Extrait du document:
Jacques François HALLEGATTE et Marie LACHET, mes Sosas 38 et 39, tisserand et fileuse

Parmi mes ancêtres dont le métier tournait autour du fil, essentiellement des maîtres tailleurs et des tisserands, j’ai choisi de présenter ce couple de la Manche l’un des deux seuls de ma généalogie pour lequel j’ai trouvé mention d’un de ces métiers pour les deux conjoints, ayant, hélas, très peu de femmes dont la profession est précisée.

Jacques François HALLEGATTE voit le jour, le 15 août 1779, à Picauville, bourg au cœur des marais du Cotentin. Il est fils de François, journalier puis cultivateur et de Marie Thérèse PHILIPPE. Je ne lui connais que deux frères, Jean François, son aîné, né en 1778, avant le mariage de ses parents et Pierre, son benjamin, né en 1784.

Marie LACHET est née le 16 mars 1782 à La Bonneville, fille de Jean Baptiste, couvreur en paille et laboureur et de Marie Anne LEGIGAN dit LAUNEY. Je ne lui connais qu’un frère cadet, Jean Baptiste, né en 1785.

Leur mariage

Ils se marient le 18 novembre 1806 à la mairie de La Bonneville puis le même jour y célèbre religieusement leur union. Les parents de Jacques François ainsi que le père et le frère de Marie, sont témoins et signent. Il a 27 ans et elle en a 24. Au préalable, ils avaient contracté mariage, le 17 novembre, à Picauville.

Le contrat nous apprend que Jacques François est tisserand. Son père ne l’était pas mais peut-être a-t-il appris son métier auprès de son grand-père maternel, Joseph Jacques PHILIPPE et hérité de son métier à tisser ? Mais je ne sais s’il l’a connu.

Marie apporte en dot : « sept cent treize francs dont deux cent francs provenant de la maison paternelle et le surplus provenant du fruit des travaux de la ditte future sans que le dit son père y ait ce participé en manière quelconque et desquels meubles le detail suit : une armoire de bois de chêne à deux panneaux fermant à clef, un lit complet, ciel, pentes et rideaux de cadrille, et couverture de droguet rayé, six draps de lit, deux douzaines de chemises, une douzaine de mouchoirs de cou, quatre de poches, deux douzaines d’équipage de linge, une douzaine de picardet (?), deux paires de poches, quatre tayes à oreillier, huit habits complets de différentes étoffes et couture, une plissé de droguet g…, un bagnolet, une jupe piquée, un rouet à fil, un troail, un dévidoir, six chaises empaillées et une vache à lait »

Jeu de données:
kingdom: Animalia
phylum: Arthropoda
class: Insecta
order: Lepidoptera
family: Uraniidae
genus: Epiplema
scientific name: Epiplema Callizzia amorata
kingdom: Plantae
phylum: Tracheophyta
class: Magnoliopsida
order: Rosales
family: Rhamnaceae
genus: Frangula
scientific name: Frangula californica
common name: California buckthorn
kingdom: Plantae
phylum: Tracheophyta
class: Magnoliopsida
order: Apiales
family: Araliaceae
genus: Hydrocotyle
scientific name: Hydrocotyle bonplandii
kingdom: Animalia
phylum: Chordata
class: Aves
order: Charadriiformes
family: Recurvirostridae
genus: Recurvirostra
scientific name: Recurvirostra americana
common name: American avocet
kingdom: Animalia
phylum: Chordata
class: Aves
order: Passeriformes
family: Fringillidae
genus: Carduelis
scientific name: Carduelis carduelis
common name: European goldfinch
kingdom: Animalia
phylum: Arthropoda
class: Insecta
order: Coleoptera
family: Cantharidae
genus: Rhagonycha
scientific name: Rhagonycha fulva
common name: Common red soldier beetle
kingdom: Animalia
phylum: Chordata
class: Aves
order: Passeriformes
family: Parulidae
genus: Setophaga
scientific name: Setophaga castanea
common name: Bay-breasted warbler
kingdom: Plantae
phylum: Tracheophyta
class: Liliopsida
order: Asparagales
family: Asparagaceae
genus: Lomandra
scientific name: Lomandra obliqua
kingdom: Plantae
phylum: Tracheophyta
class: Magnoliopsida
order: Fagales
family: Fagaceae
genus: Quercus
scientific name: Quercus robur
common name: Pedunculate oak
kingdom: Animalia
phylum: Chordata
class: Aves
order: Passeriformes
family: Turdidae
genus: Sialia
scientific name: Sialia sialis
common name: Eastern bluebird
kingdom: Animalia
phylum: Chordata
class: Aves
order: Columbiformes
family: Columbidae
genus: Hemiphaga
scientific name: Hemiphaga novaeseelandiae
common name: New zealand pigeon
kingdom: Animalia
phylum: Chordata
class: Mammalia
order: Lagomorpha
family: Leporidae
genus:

Tâches à réaliser:
1. Résumez en deux phrases l'extrait consacré au couple HALLEGATTE et LACHET.
2. Selon l'extrait, quel métier exerçait Jean Baptiste, le père de Marie LACHET ?
3. Recopiez le passage de l'extrait qui commence par « Leur mariage » et se termine par « novembre, à Picauville. ».
Servez-vous uniquement de l'extrait.

Résultats obtenus:
1. Jacques François HALLEGATTE, né le 15 août 1779 à Picauville, et Marie LACHET, née le 16 mars 1782 à La Bonneville, se marient le 18 novembre 1806 à La Bonneville, après avoir passé contrat la veille à Picauville. Ce contrat indique que Jacques François est tisserand et détaille la dot de Marie, qui s'élève à sept cent treize francs.

2. Il était couvreur en paille et laboureur.

3.
Leur mariage

Ils se marient le 18 novembre 1806 à la mairie de La Bonneville puis le même jour y célèbre religieusement leur union. Les parents de Jacques François ainsi que le père et le frère de Marie, sont témoins et signent. Il a 27 ans et elle en a 24. Au préalable, ils avaient contracté mariage, le 17 novembre, à Picauville.